De nouvelles ouvertures pour les études ?
Cette approche par nudges considère la décision comme une interaction entre un contexte et un individu. Ce qui était considéré hier comme un biais d'étude à contrôler (le contexte ou le regard des autres) devient aujourd'hui un objet d'étude à potentialiser. Sustein et Thaler appellent cela déconstruire l'architecture du choix.

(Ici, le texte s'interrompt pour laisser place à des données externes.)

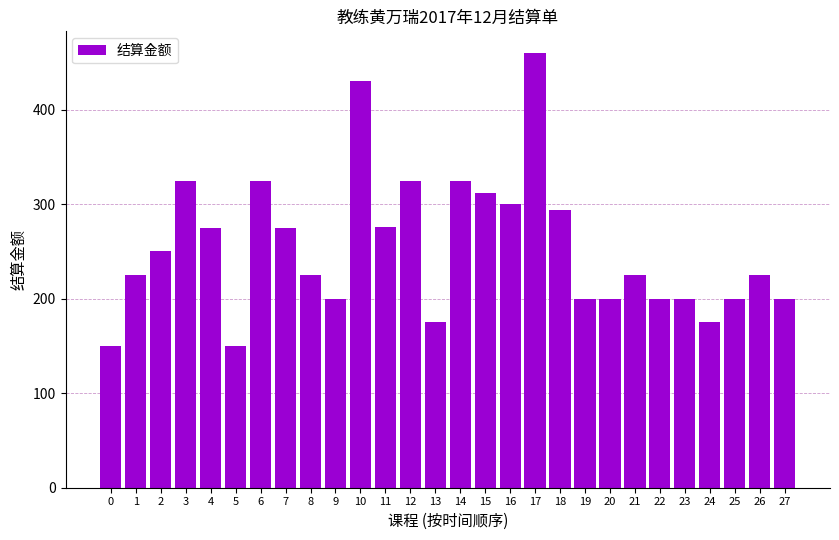

What is the greatest value displayed?

460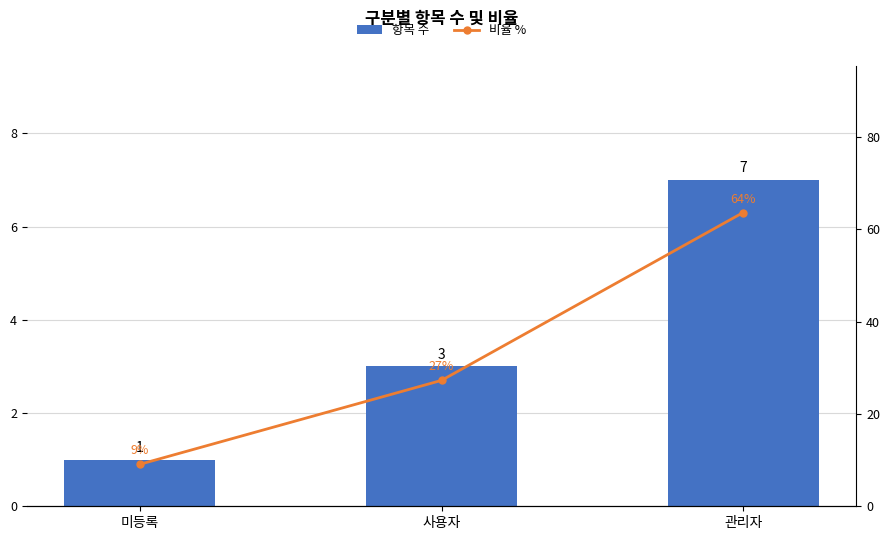

What is the difference between the maximum and minimum values in the 비율 % series?

54.5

Reconstruire un environnement favorable permet de modifier l'inclinaison initiale de l'individu sans faire appel à sa rationalité. Quand un discours normatif peine à faire changer les comportements, les nudges peuvent faire la différence : tout est souvent question de mobilisation de l'attention au bon moment. Par exemple pour inciter à réduire la vitesse sur une route dangereuse, si le panneau ne suffit pas, les bandes rugueuses au sol seront un nudge efficace.
Les marketeurs de demain : architectes du choix responsable ?
Le marketing peut se prévaloir d'être déjà grand utilisateur de nudges : le design du packaging ou de l'e-mailing commercial par exemple. Ces nudges sont plus au bénéfice des marques que des consommateurs.
Pourtant, les études vidéo-ethnographiques que BVA mène in situ permettent de trouver de sources de création de valeur partagée en observant les usages au quotidien. Ainsi, identifier des nudges orientés dans l'intérêt du consommateur et de sa communauté, c'est inspirer l'innovation utile :
- L'innovation fonctionnelle remet l'expérience utilisateur et l'ergonomie au coeur de la proposition des marques. Nos études de parcours clients par exemple conduisent souvent à un re-design de l'offre pour rendre l'expérience plus simple, plus ludique ou simplement plus agréable. Sans parler des opportunités de nouveaux services identifiées autour de l'usage du produit (coaching alimentaire, aide à l'observance médicale, modes d'emploi interactifs, soutien au sevrage...)
- L'innovation sociétale crée de la valeur au bénéfice des communautés et de leurs parties prenantes. Elle peut provenir de la mise en réseau des utilisateurs, de la mutualisation des contenus, de la création d'occasions d'échanges et de rencontre. Mais aussi de l'animation d'outils aidant à la diffusion de bonnes pratiques et valorisant les comportements citoyens (maitrise des dépenses de santé, éco-gestes...)
Pour identifier ces sources d'innovation, nous avons redéfini les focales de l'orientation client pour passer du point de vue client/consommateur à celui d'utilisateur et de circonstance d'usage. Et finir en ouvrant le champ à la communauté. Car c'est en comprenant la logique d'ensemble de l'écosystème des marques que l'on peut imaginer comment y mettre en place des cercles vertueux.